◆ **Source document**:
* start *

Emily Starr revisited...

Jul 31, 2009 13:56

This Friday posting is becoming a routine. Well, I could do worse.

Not quite so productive this week, as I've been using my free minutes pleasure-reading, getting through L.M.Montgomery's Emily trilogy for the millionth time. It's been a while since I've read it, my set having been on loan for a year or two.

I like the Emily series better than Anne, and I'm rather curious why they are less well-known. Emily is saltier; her adventures are usually brought on by deliberate cussedness rather than Anne's sweet well-meaning ineptitude, and the "second sight" element appeals to my sense of fantasy. Reading them over this time after a long hiatus brought several things to my attention.

1. Montgomery quotes herself shamelessly. She has a line of description early on in book 2 which Emily uses verbatim later (and then wishes for a Jimmy-book to write it down in). I also recognized several phrases from L.M.'s own diary, hardly surprising as it's clear Emily is, at least in character, partly autobiographical. But it sort of made me chuckle to see her recycling elements - practical, I guess.

2. Emily's description in book 3 is positively Mary-Sueish, although I never would have realized it before becoming versed in fanfiction jargon and critique. Observe:

A slender, virginal young thing. Hair like black silk. Purplish-grey eyes, with violet shadows under them...scarlet lips with a Murray-like crease at the corners; ears with Puckish, slightly pointed tips...An exquisite line of chin and neck; a smile with a trick in it; such a slow-blossoming thing wiht a sudden radiance of fulfilment. And ankles that scandalous old Aunt Nancy Priest of Priest Pond commended.

...no one who looked upon her face ever forgot it...Many people liked her, many disliked her. No one was ever wholly indifferent to her.

Good lord. Pointed ears. Purple eyes. And she's got "speshul powerz". And all three male leads in the books are madly in love with her. If I found this on ff.net the sporks would be sharpening, my fingers itching madly to eviscerate it in some fan community.

Oh, dear, dear Maudie, I can't really want to spork you, can I? Tell me it isn't so! No, no, I will cheerfully add Emily to my list of canon Sues...they do exist, after all. Sara Crewe is another favorite.

3. Besides, Emily's bucketload of flaws save her from being a true Mary-Sue. I will be perverse now and complain that her greatest flaw really does almost ruin the whole series. It never bothered me before - well, not much - that her pride keeps her and Teddy apart until the very end, but now, in my thirties and conscious of how quickly time slips by, I read it and realized that there are literally years encompassed in the final chapters of book 3 - wasted years in which they both bury themselves in their respective passions to try to forget one another. Really. Did it have to be years? Wouldn't a couple of months after Ilse's jilting have sufficed?

4. And how DO you pronounce "Ilse" anyway?

* end *

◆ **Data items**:
* start *

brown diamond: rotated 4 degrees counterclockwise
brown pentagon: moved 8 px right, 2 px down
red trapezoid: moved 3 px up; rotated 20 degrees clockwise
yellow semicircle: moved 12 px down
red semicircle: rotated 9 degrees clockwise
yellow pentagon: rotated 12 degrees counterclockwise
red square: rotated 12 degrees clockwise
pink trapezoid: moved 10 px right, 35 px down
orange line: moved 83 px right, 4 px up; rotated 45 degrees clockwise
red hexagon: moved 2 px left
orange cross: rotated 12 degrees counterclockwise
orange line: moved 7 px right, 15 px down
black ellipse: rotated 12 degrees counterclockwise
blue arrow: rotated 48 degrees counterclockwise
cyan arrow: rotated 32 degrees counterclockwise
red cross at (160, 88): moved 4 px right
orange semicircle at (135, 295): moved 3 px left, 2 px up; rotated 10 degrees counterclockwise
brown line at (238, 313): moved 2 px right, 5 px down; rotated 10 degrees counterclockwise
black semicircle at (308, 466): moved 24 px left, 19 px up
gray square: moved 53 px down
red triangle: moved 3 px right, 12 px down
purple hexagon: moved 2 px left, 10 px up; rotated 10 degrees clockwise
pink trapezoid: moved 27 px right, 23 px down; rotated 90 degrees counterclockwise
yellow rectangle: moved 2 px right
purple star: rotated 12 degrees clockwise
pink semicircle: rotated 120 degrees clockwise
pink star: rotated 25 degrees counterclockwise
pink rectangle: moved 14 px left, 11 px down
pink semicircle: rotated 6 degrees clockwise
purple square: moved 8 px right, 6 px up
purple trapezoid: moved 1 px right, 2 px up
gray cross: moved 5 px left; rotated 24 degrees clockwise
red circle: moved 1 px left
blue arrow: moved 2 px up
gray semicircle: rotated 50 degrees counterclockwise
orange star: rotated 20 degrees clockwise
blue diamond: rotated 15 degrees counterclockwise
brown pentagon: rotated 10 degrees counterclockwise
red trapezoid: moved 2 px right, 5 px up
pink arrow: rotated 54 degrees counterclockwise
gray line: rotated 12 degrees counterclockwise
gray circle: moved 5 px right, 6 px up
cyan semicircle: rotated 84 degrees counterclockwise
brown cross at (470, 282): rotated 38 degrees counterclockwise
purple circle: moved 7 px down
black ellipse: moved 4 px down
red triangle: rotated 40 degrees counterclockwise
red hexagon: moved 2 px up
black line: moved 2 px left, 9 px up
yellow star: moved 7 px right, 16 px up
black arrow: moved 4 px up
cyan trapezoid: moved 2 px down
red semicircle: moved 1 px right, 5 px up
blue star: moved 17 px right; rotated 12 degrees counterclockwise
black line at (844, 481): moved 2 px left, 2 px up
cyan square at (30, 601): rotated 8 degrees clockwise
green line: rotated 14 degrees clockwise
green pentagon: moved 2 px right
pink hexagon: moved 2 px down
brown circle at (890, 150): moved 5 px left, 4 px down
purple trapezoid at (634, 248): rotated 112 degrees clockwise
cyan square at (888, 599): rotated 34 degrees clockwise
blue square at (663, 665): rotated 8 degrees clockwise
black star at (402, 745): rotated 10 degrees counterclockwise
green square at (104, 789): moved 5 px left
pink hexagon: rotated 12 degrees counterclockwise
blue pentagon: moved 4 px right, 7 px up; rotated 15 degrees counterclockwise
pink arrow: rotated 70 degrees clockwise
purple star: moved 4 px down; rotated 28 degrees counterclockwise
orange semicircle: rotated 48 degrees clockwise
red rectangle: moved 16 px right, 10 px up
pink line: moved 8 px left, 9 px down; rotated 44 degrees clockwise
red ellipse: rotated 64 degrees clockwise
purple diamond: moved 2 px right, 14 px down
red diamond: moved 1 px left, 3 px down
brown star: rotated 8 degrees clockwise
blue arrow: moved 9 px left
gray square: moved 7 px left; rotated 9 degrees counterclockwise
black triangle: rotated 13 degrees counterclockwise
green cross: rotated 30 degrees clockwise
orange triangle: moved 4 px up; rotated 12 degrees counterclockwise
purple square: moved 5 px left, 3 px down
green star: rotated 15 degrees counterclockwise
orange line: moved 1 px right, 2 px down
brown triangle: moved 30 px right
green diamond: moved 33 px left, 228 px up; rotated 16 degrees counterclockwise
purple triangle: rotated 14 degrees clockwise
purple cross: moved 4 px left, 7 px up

* end *

◆ **To do**:
Reproduce word for word the stretch of the blog post on the Emily trilogy from "Emily Starr revisited..." through "year or two.". The data items play no part in this exercise.

◆ **Task output**:
Emily Starr revisited...

Jul 31, 2009 13:56

This Friday posting is becoming a routine. Well, I could do worse.

Not quite so productive this week, as I've been using my free minutes pleasure-reading, getting through L.M.Montgomery's Emily trilogy for the millionth time. It's been a while since I've read it, my set having been on loan for a year or two.